Hi, this is my first post and I am feeling a bit jealous of all those with "low" insurance quotes.

I live in West London and have a quote of £1675 for an unmodified R33 GTR from Adrian Flux. (different alloys and exhaust, that’s it)

I am currently insured with Adrian Flux with a Celica 190 and that comes in at £450. I have 6 years NCB and 3 points for speeding (SP50).

I have a rough price from A-plan of about £1550-£1700.

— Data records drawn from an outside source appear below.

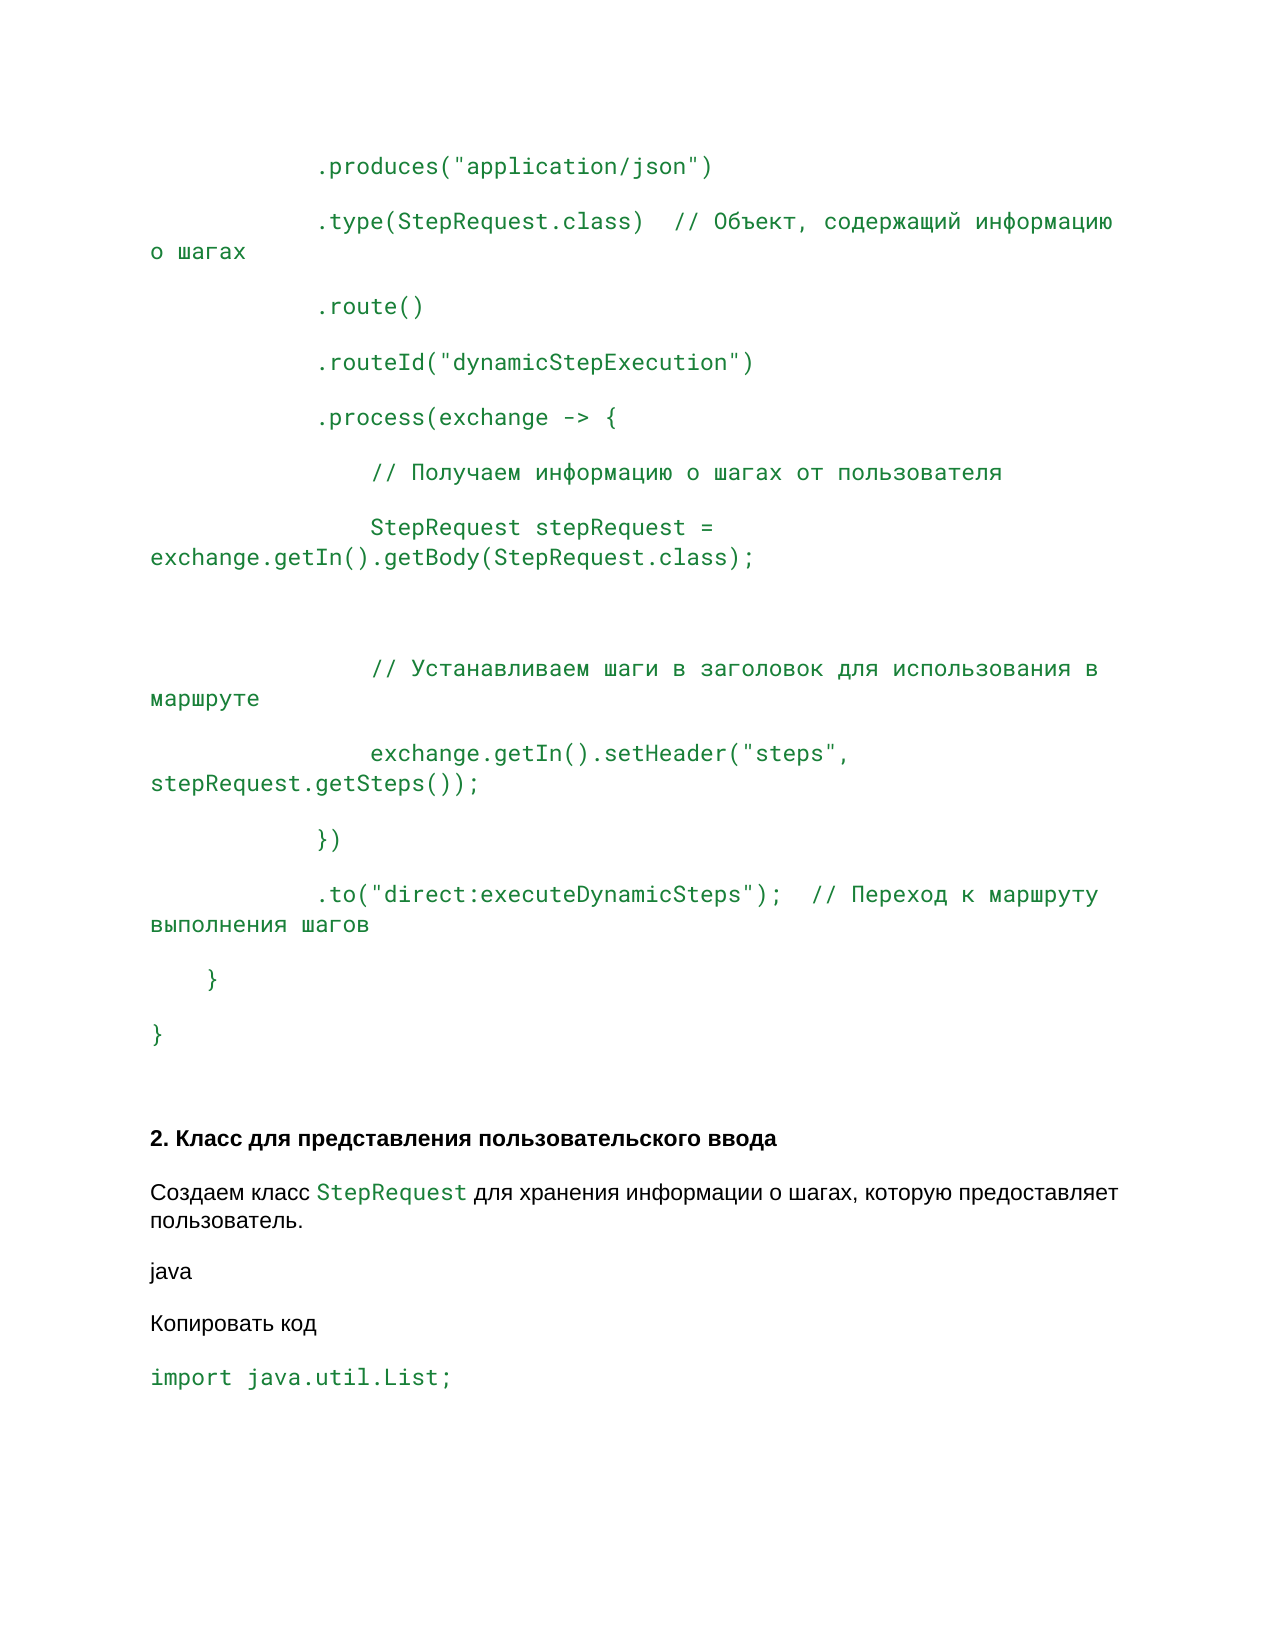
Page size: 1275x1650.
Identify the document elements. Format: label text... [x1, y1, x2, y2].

text // Получаем информацию о шагах от пользователя [150, 456, 1125, 486]
text StepRequest stepRequest = exchange.getIn().getBody(StepRequest.class); [150, 511, 1125, 572]
text java [150, 1258, 1125, 1284]
text .produces("application/json") [150, 150, 1125, 180]
text .type(StepRequest.class) // Объект, содержащий информацию о шагах [150, 205, 1125, 266]
text .to("direct:executeDynamicSteps"); // Переход к маршруту выполнения шагов [150, 878, 1125, 938]
text Копировать код [150, 1309, 1125, 1336]
text exchange.getIn().setHeader("steps", stepRequest.getSteps()); [150, 737, 1125, 798]
text .routeId("dynamicStepExecution") [150, 346, 1125, 376]
text .route() [150, 291, 1125, 321]
text } [150, 963, 1125, 994]
text Создаем класс StepRequest для хранения информации о шагах, которую предоставляет пользователь. [150, 1177, 1125, 1233]
subtitle 2. Класс для представления пользовательского ввода [150, 1125, 1125, 1152]
text // Устанавливаем шаги в заголовок для использования в маршруте [150, 652, 1125, 712]
text .process(exchange -> { [150, 401, 1125, 431]
text } [150, 1019, 1125, 1049]
text import java.util.List; [150, 1361, 1125, 1391]
text }) [150, 823, 1125, 853]
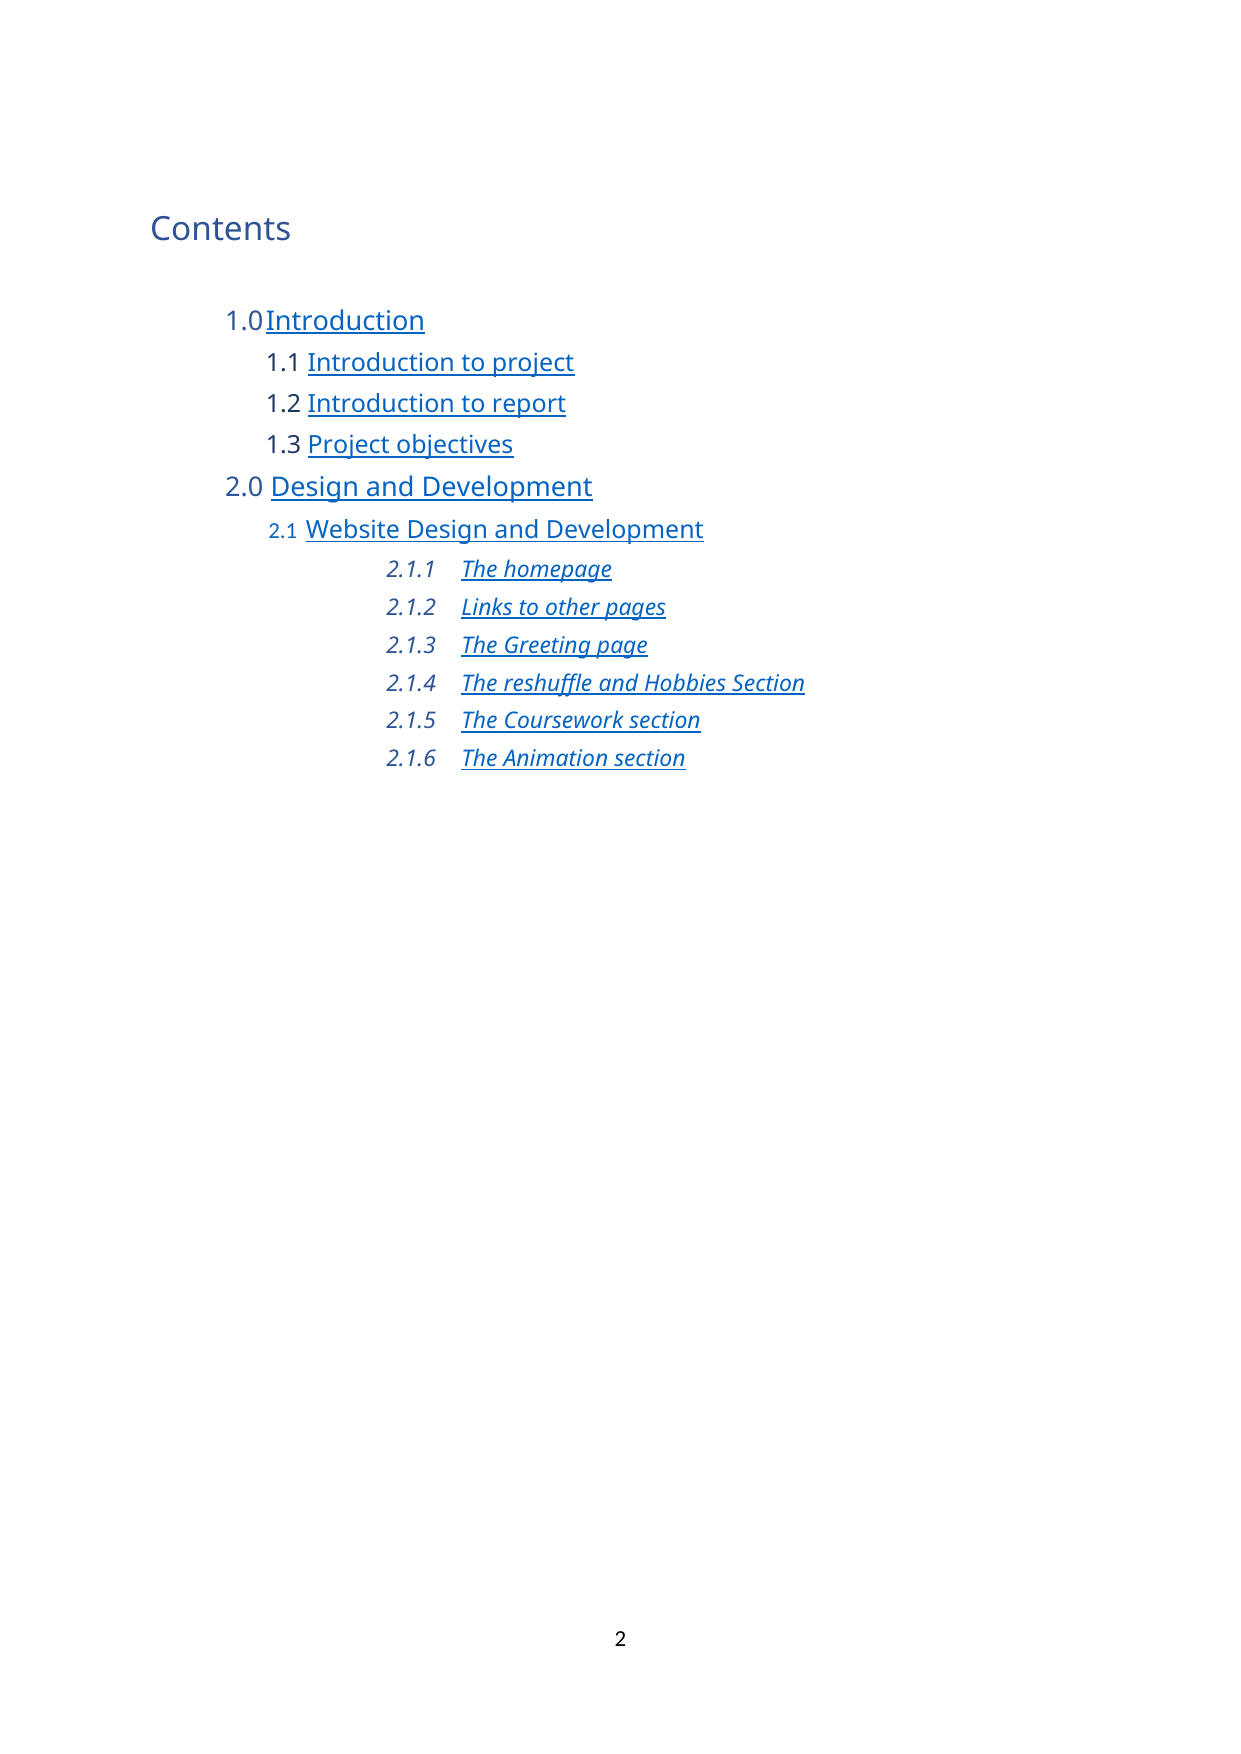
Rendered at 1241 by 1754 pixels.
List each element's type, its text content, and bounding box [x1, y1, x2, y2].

subtitle The Coursework section [386, 704, 1090, 736]
subtitle The Animation section [386, 742, 1090, 773]
subtitle 2.0 Design and Development [150, 468, 1090, 505]
subtitle Introduction [225, 301, 1090, 338]
subtitle The Greeting page [386, 628, 1090, 660]
subtitle Website Design and Development [268, 512, 1090, 546]
subtitle The homepage [386, 553, 1090, 584]
subtitle The reshuffle and Hobbies Section [386, 666, 1090, 698]
subtitle 1.2 Introduction to report [191, 386, 1090, 420]
subtitle 1.1 Introduction to project [191, 345, 1090, 379]
subtitle Contents [150, 205, 1090, 251]
subtitle Links to other pages [386, 591, 1090, 622]
subtitle 1.3 Project objectives [225, 427, 1090, 461]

Oh well it has not put me off and will hopefully pick the car I want this week.


----------



## Fuggles (Jul 3, 2001)

Suggest you try Demon Tweeks insurance, you might be surprised


----------



## Bajie (Dec 13, 2001)

I am with Liverpool Victoria, though I am a CSMA member.
Could be worth a call.


----------



## Alex Creasey (Jun 5, 2002)

Welcome to the board!

You haven't given your age? Personally I think if your under 30, anything between 1000 - 1500 quid is the norm, especially living in London and the points.... Don't forget the mandatory tracker and Cat 1 to add to the cost if the car your going for hasn't got one.

I'm with Privilege, who aren't bad.... My quote has been dropping each year. It's still a little over a grand though and I'm 29 with full no claims and a clean lisence, garaged, tracker, cat 1 blah blah blah......

Good luck with yours! .


----------



## Mookistar (Feb 5, 2004)

A-plan do mine, modified, 27, full no claims, fiance insured too

and i'm in E4

£1050


----------



## rahhd (Feb 7, 2006)

Thanks for all the feedback . Just a little update. I thought I had phoned A-Plan but I screwed up, so I called them again. The great news is that A-Plan have quoted me £690 with a £500 excess.

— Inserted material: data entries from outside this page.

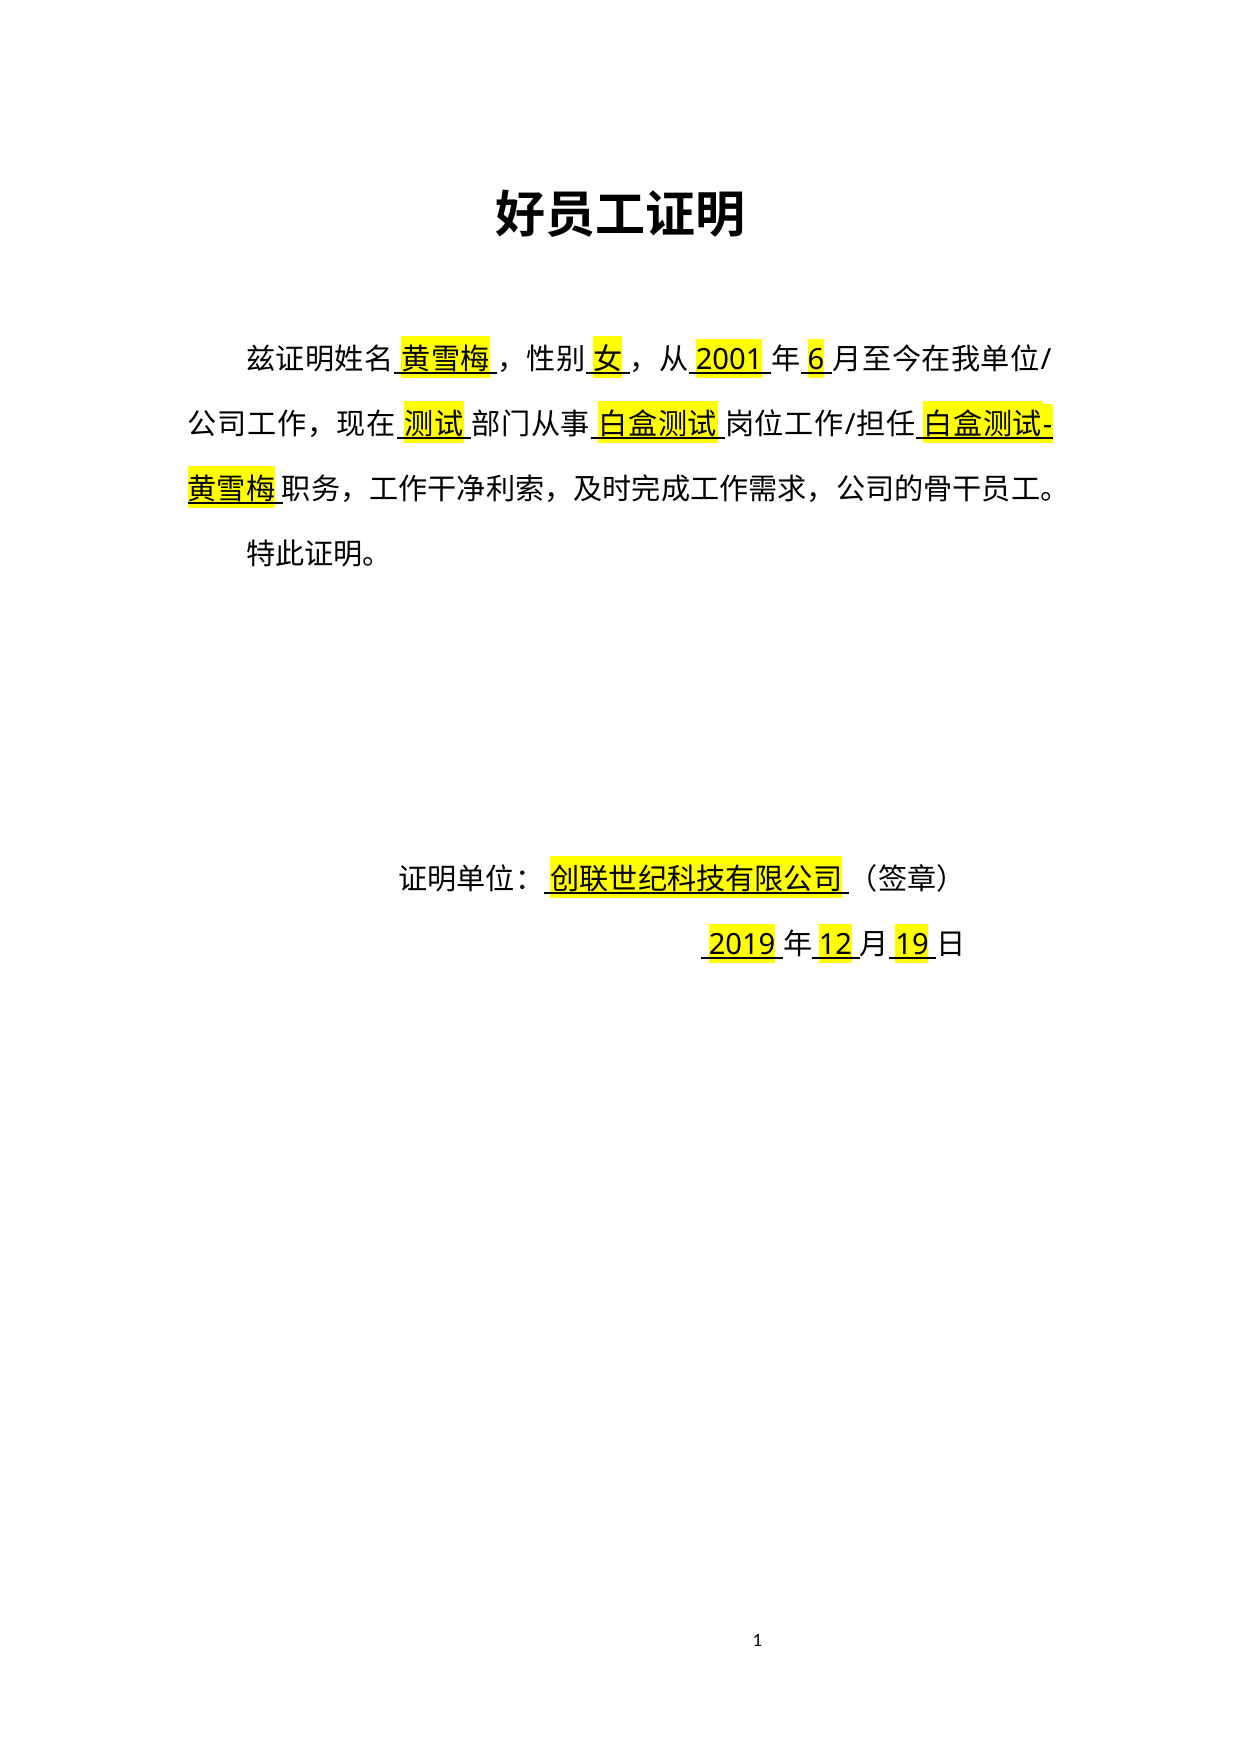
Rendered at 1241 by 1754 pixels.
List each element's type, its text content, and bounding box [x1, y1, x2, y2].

text 证明单位： 创联世纪科技有限公司 （签章） [187, 844, 965, 909]
text 特此证明。 [187, 519, 1053, 584]
text 好员工证明 [187, 162, 1053, 259]
text 2019 年 12 月 19 日 [187, 909, 965, 974]
text 兹证明姓名 黄雪梅 ，性别 女 ，从 2001 年 6 月至今在我单位/公司工作，现在 测试 部门从事 白盒测试 岗位工作/担任 白盒测试-黄雪梅 职务，工作干净利索，及时完成工作需求，公司的骨干员工。 [187, 324, 1053, 519]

I am 36 and I would be the only named driver and live in TW9.

Fuggles - could you give me some more details on "Demon Tweeks insurance" - I searched the web and only find their site offering accessories.

If I was happy to pay £1675 then with £690 I am absolutely thrilled.


----------



## Fuggles (Jul 3, 2001)

0115 941 5255


----------



## skylinegtsturb (Apr 30, 2006)

*insurance*

im 21 and just bought a skyline gts turbo 1995. i have 1 year no claims and and have a full licence for 1 year. where is the best place i can get insurance and how much will it roughly cost me?????


----------